* [Problem statement]
Answer these from the Rishikesh ashram passage below:
(a) In what year was the ashram abandoned?
(b) About how long did the Beatles stay there in 1968?
(c) In which city did the guide spend the second stage of his life?

But the highlight of our stay in Rishikesh was, without a doubt, our visit to the original Maharishi Mahesh Yogi Ashram, which was abandoned in 1997. The Maharishi was the founder of Transcendental Meditation and is well known for, among other things, his interactions with the Beatles. The Beatles stayed at the Ashram for 6 weeks or so in 1968 where they studied with the Maharishi alongside other rich and famous people such as Mia Farrow, Mike Love (of the Beach Boys), etchttp://en.wikipedia.org/wiki/Maharishi_Mahesh_Yogi. For more information and some cool pictures of the Beatles at the Ashram, go to http://www.beatlesashram.com/) When the ashram was abandoned in 1997 due to tax and environmental reasons, the Department of Forestry took it over and it is slowly returning to a (somewhat) natural state. Our guide, Malay Chaknabonty, was a Beatles fan in the third stage of his life: the first stage is the learning and growing stage, and the second is the family stage and the time to apply the knowledge learned earlier. The third stage is the time to ask questions and seek answers. The final stage is the spiritual stage - when (hopefully) one finds the answers to his questions. Malay spent the second stage of his life living in Calcutta and working in state customs, ensuring that goods vehicles fill out tax and border forms correctly. Now, as far as we can tell, he hangs out at the ashram and gives tours to people who, in his words, "are interested in and appreciate the Beatles."

* [Data excerpt]

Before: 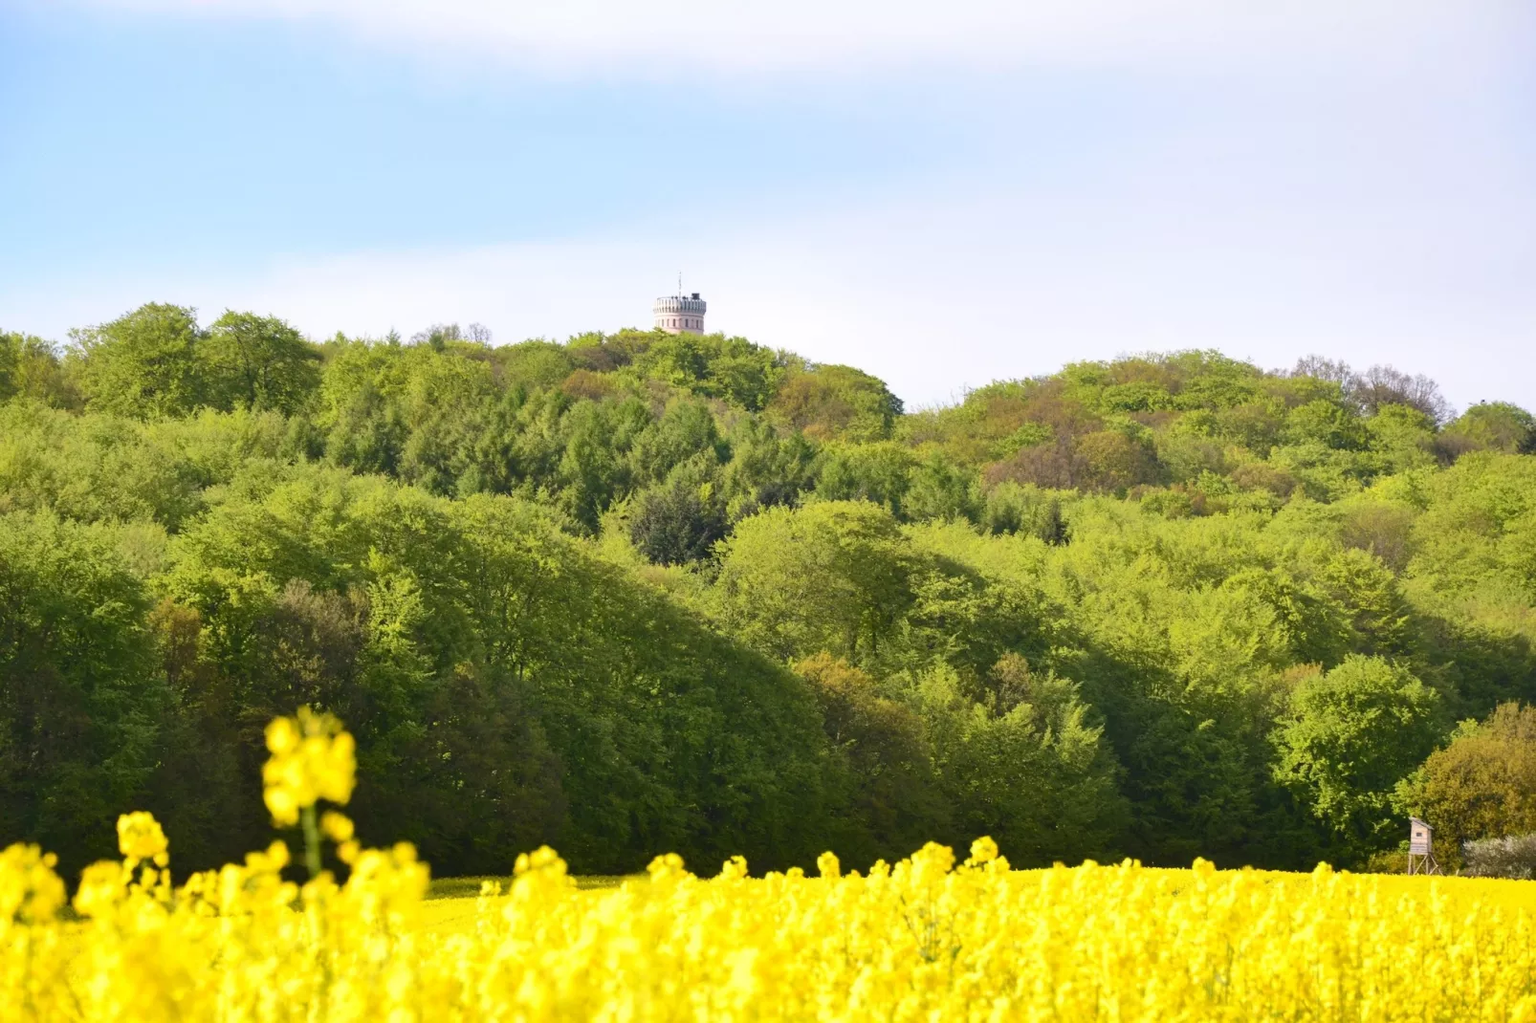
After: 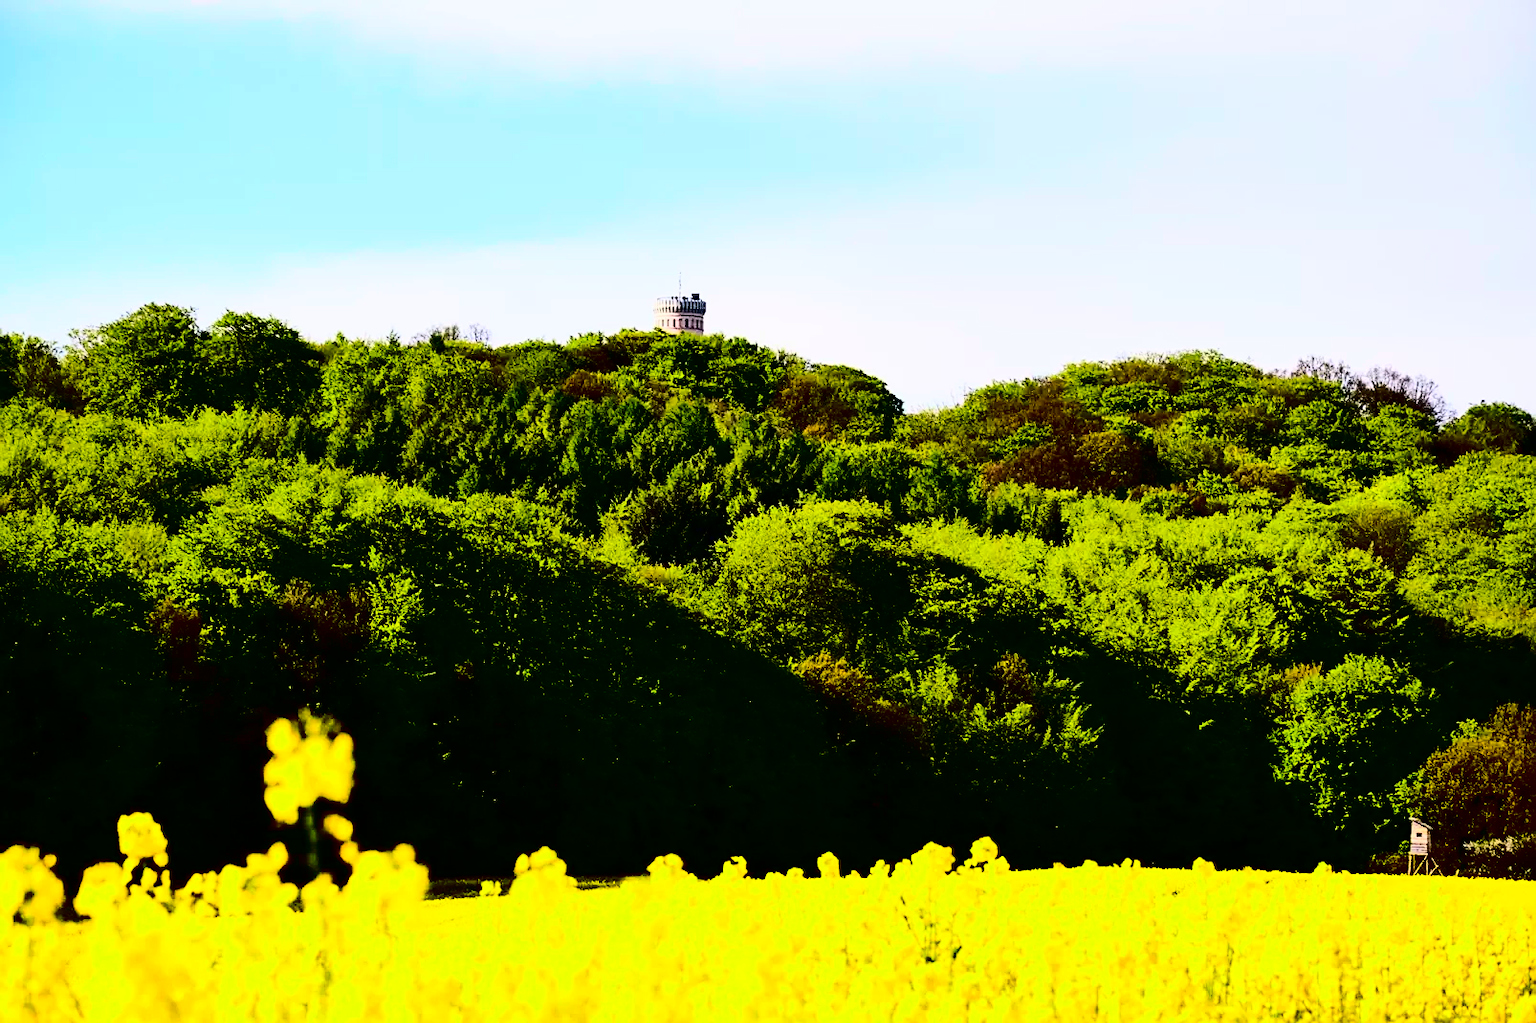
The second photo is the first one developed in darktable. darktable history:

* [Reply]
(a) 1997
(b) About six weeks
(c) Calcutta